> TEXTE FOURNI

"""

Par Jean-Philippe Magnen
EELV
LE PLUS. Faut-il avoir peur du saumon norvégien ? Selon diverses associations de défense de l'environnement, son élevage intensif entraînerait la pollution des fjords et serait néfaste pour la santé. À l’invitation des Verts norvégiens, Jean-Philippe Magnen, vice-président du Conseil régional Pays-de-la-Loire, s'est rendu à Borgen. Il réclame un modèle alimentaire alternatif pour l’Europe.
Édité par Sébastien Billard Auteur parrainé par Mélissa BounouaLe saumon d’élevage est la deuxième source de revenus de la Norvège (SIPA).
La production mondiale de saumons d’élevage a dépassé en 2013 la barre des deux millions de tonnes. Le saumon est en train de devenir un produit alimentaire banal, consommé par tous, et plus seulement les jours de fête.
Mais comment ce produit de luxe a-t-il pu se généraliser dans nos assiettes ? Quel est le revers de la médaille d’une telle démocratisation de la consommation ?
Pour comprendre, à l’invitation des Verts norvégiens, je me suis rendu à Bergen, ville à l’origine des révélations qui dérangent l’industrie norvégienne du saumon.

"""

> LISTE DES DONNÉES

"""

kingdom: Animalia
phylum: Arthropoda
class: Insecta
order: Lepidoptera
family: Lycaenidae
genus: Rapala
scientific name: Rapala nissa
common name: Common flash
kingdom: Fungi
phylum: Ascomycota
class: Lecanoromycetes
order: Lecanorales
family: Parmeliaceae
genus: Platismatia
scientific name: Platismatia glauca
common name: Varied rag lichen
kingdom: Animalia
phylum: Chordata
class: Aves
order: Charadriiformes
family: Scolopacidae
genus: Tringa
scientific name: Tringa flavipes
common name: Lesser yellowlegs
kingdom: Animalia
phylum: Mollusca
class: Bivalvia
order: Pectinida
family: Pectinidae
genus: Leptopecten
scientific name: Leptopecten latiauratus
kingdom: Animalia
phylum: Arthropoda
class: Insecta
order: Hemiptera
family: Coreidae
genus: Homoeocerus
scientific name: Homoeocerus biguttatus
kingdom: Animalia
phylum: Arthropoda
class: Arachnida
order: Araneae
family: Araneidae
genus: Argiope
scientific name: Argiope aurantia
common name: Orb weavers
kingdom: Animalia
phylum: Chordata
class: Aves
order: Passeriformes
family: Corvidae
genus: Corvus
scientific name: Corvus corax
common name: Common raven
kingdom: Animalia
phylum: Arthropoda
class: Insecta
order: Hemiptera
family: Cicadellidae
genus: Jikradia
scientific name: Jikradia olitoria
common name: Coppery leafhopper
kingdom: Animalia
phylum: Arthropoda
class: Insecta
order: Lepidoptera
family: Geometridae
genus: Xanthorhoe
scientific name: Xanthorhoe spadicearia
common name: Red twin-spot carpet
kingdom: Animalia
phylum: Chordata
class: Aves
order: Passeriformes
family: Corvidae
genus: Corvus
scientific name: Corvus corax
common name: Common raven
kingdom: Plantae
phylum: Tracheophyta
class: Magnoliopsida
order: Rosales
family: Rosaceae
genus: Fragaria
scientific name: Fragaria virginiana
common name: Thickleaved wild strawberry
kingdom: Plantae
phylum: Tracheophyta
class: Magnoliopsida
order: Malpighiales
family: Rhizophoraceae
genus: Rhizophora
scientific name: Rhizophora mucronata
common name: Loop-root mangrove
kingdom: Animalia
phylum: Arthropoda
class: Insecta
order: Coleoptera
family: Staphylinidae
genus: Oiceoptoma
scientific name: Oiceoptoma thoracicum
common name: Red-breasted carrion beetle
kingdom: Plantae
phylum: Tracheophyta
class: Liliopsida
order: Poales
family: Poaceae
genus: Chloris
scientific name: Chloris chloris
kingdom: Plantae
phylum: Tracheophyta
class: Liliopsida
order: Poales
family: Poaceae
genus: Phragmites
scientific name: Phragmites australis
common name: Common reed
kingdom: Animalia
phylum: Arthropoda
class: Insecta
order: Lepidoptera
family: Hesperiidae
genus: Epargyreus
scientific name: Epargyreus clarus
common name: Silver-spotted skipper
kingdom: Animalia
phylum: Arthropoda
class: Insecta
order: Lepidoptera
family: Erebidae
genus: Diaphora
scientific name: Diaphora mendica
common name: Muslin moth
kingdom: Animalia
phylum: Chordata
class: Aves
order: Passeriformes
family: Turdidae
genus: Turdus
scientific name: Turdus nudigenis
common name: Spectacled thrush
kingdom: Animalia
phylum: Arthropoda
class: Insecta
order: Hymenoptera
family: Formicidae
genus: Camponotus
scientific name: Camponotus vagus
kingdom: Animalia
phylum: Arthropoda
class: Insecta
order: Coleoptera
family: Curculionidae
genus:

"""

> CONSIGNES À SUIVRE
• A. Reprenez le passage de l'article sur le saumon norvégien compris entre "Édité par Sébastien" et "la consommation ?", bornes incluses, en remplaçant "produit de luxe" par "mets raffiné".
• B. Relevez toutes les phrases interrogatives que contient l'article sur le saumon norvégien.
• C. Rédigez la suite de l'article sur le saumon d'élevage norvégien en partant de sa dernière phrase.

> CORRIGÉ DES EXERCICES
• A.
Édité par Sébastien Billard Auteur parrainé par Mélissa BounouaLe saumon d’élevage est la deuxième source de revenus de la Norvège (SIPA).
La production mondiale de saumons d’élevage a dépassé en 2013 la barre des deux millions de tonnes. Le saumon est en train de devenir un produit alimentaire banal, consommé par tous, et plus seulement les jours de fête.
Mais comment ce mets raffiné a-t-il pu se généraliser dans nos assiettes ? Quel est le revers de la médaille d’une telle démocratisation de la consommation ?

• B.
- Faut-il avoir peur du saumon norvégien ?
- Mais comment ce produit de luxe a-t-il pu se généraliser dans nos assiettes ?
- Quel est le revers de la médaille d’une telle démocratisation de la consommation ?

• C.
Des fjords contaminés à cause de l'élevage intensif
Si le saumon d’élevage constitue la deuxième source de revenus de la Norvège (6,6 milliards d’euros en 2012, juste derrière le pétrole), c’est d’abord grâce à l’aquaculture intensive.
Concentration des animaux dans des espaces réduits, recours aux pesticides et aux antibiotiques pour lutter contre la prolifération de parasites et les épidémies, importation de matières premières à bas coût pour nourrir les cheptels, exportation d’une partie de la production... Toutes les recettes de l’agrobusiness sont là ! De l’écloserie à la découpe, la chaîne de production du saumon d’élevage a subi une industrialisation impressionnante.
Mais ce succès économique cache un pendant bien moins glorieux. Tout comme en Bretagne l’élevage intensif de porcs a entraîné la pollution des nappes phréatiques et la prolifération d’algues vertes toxiques, l’accumulation, sur de petits espaces, des excréments de centaines de milliers de poissons (certaines cages atteignent le million) et l’utilisation de pesticides et d’antibiotiques entraînent la pollution des fjords.
C’est en effet plus de 1,6 tonne de diflubenzuron, pesticide interdit en France, qui a été déversée en 2012 en Norvège pour lutter contre le seul pou de mer !
D’autre part, les éleveurs ont introduit dans l’alimentation du saumon, pourtant carnivore, une part croissante d’aliments végétaux (soja, maïs…), l’exposant ainsi à des pesticides issus de l’agriculture intensive tels que l’endosulfane ou les polluants organiques persistants (POP), pourtant prohibés en Europe depuis 1986.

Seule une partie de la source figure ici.